102 12 filles sur 24 contre 11 garçons sur 16 déclarent avoir consommé du cannabis dans leur contexte de pratique sportive.

petit peu déçue par ça, de les voir se cacher comme ça à 17, 18 ans. [...] Dès qu’on pouvait on faisait

le mur ! En centre de formation en plus on était avec des filles plus âgées donc forcément on suivait. Par exemple on a fait le mur pour (un festival de musique) ! On était allées au (festival de

musique), ça c’était super, et puis en ville aussi, en boite. […] En fait c’étaient les anciennes, elles

avaient tous les tuyaux, et connaissaient tous les moyens pour sortir. Et donc on bloquait la porte

avec une pierre, comme ça on pouvait sortir et rentrer. On essayait de rentrer avant quatre heures ou cinq heures du matin, pour rentrer avant que les surveillants se lèvent. Après elles faisaient attention pour que ça ne se voit pas trop qu'elles avaient bu. Elles pouvaient être un peu gaies, mais généralement elles décuvaient avant d’arriver à l’internat » (Naïma, basketteuse, Nationale 1).

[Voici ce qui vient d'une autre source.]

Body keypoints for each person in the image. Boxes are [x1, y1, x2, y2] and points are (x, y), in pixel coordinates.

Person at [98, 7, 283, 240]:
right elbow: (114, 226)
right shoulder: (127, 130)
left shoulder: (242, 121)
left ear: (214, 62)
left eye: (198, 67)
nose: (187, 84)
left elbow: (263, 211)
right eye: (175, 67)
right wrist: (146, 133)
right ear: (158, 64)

Déçue dans un premier temps par les pratiques festives des aînées, très vite Naïma s'initie en les suivant dans leurs virées nocturnes. Ainsi, la première année constitue « une année de test ». Au- delà de la découverte du haut niveau et de ses exigences, les jeunes sportifs sont tentés par l'expérimentation de pratiques illicites défavorables à leur double formation sportive et scolaire.

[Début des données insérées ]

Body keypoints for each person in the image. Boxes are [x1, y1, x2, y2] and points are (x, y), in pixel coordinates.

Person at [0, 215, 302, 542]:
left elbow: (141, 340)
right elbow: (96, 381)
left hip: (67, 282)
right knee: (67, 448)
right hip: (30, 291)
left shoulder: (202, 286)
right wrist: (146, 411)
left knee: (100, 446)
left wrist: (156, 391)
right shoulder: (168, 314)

« La première année tu testes ! (rires) C'est fou tout ce que tu es capable de faire faire à ton corps ! (rires) Mais je pense que tu ne peux pas le faire longtemps ça. Les premières fois ça marche super

bien, et limite tu es encore euphorique quand tu arrives à l'entraînement. Bon après tu te tapes quand même des gros coups de barre dans l'après-midi. Mais bon j'arrivais à enchaîner des soirées

avec les cours et les entraînements le soir, mais bon tu ne peux pas le faire trop souvent ! Après tu te calmes ! Et puis bon, vu les résultats sportifs et scolaires que j'ai eu la première année j'ai compris

qu'il fallait que je me calme ! » (Amélie, boxe française, Pôle France).

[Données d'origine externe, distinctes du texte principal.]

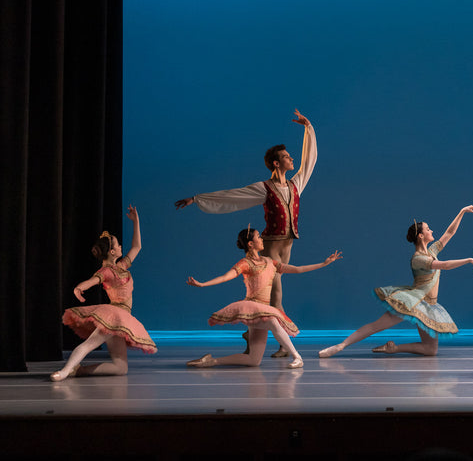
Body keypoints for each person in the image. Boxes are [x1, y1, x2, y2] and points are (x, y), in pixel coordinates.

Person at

Cependant, une fois l'expérimentation réalisée et la place au sein du groupe acquise, les sportifs prennent conscience de l'impossibilité d'allier festivités intenses et activités sportives de haut niveau. Tout comme Amélie, nombreux sont ceux qui se retrouvent en échec sportif et scolaire la première année. Progressivement, les jeunes sportifs apprennent à gérer les sociabilités festives pour s'accorder avec les exigences sportives et scolaires imposées. Ainsi, dans un premier temps, les adaptations secondaires prennent la forme d'adaptations désintégrantes qui perturbent le fonctionnement de l'institution en s'opposant à celle-ci et contrarient le maintien des jeunes au sein des structures. Cependant, dans un deuxième temps, les adaptations secondaires deviennent des adaptations intégrées, et se rapprochent alors des adaptations primaires dans l'acceptation des contraintes institutionnelles. Ces adaptations se réalisent alors sans revendiquer un changement radical de l'institution (Goffman, 1968, p. 255).